This work is sold with a photo-certificate from Wanda de Guébriant dated Paris, le 26/3/98.
For Matisse, the act of drawing became virtually an obsession. Prior to 1935 drawings held a subsidiary role, serving as a means of solving compositional problems that the artist encountered in his works on canvas. From 1935 onward, the process became central to his art and served as the catalyst for changes in the evolution of his painterly aesthetic.
During this period Matisse's interest in Symbolist poetry moved to the forefront of his artistic aims - a source of inspiration he had not drawn from since 1906 and exemplified in the painting La joie de vivre.
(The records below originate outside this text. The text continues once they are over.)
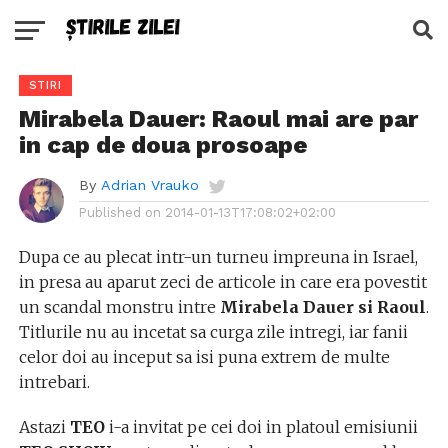
STIRI
Mirabela Dauer: Raoul mai are par
in cap de doua prosoape
By
Adrian Vrauko
Published on
2014-01-13T17:08:02+02:00
Dupa ce au plecat intr-un turneu impreuna in Israel,
in presa au aparut zeci de articole in care era povestit
un scandal monstru intre
Mirabela Dauer si Raoul
.
Titlurile nu au incetat sa curga zile intregi, iar fanii
celor doi au inceput sa isi puna extrem de multe
intrebari.
Astazi
TEO
i-a invitat pe cei doi in platoul emisiunii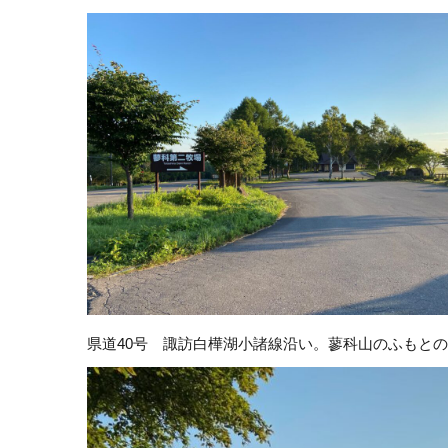
県道40号 諏訪白樺湖小諸線沿い。蓼科山のふもと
Collaborating with editors Louis Aragon of Mourlot and Tériade, Matisse parlayed this interest to book illustration. Working closely with the editor in conception and design, the most notable of these projects includes editions of Mallarmé's Poésies (1931- 32), Joyce's Ulysses (1935), De Montherlant's Pasiphaé (1937), Ronsard's Florilège des Amours (1941-48), and Baudelaire's Les fleurs du mal (1944-47).
The present work, a richly shaded charcoal drawing of Charles Baudelaire, was executed in Vence in 1944. Sourced from a 19th century photograph, it was executed at the time Matisse had begun work on the accompanying illustrations for the poet's Les fleurs du mal, published in 1947.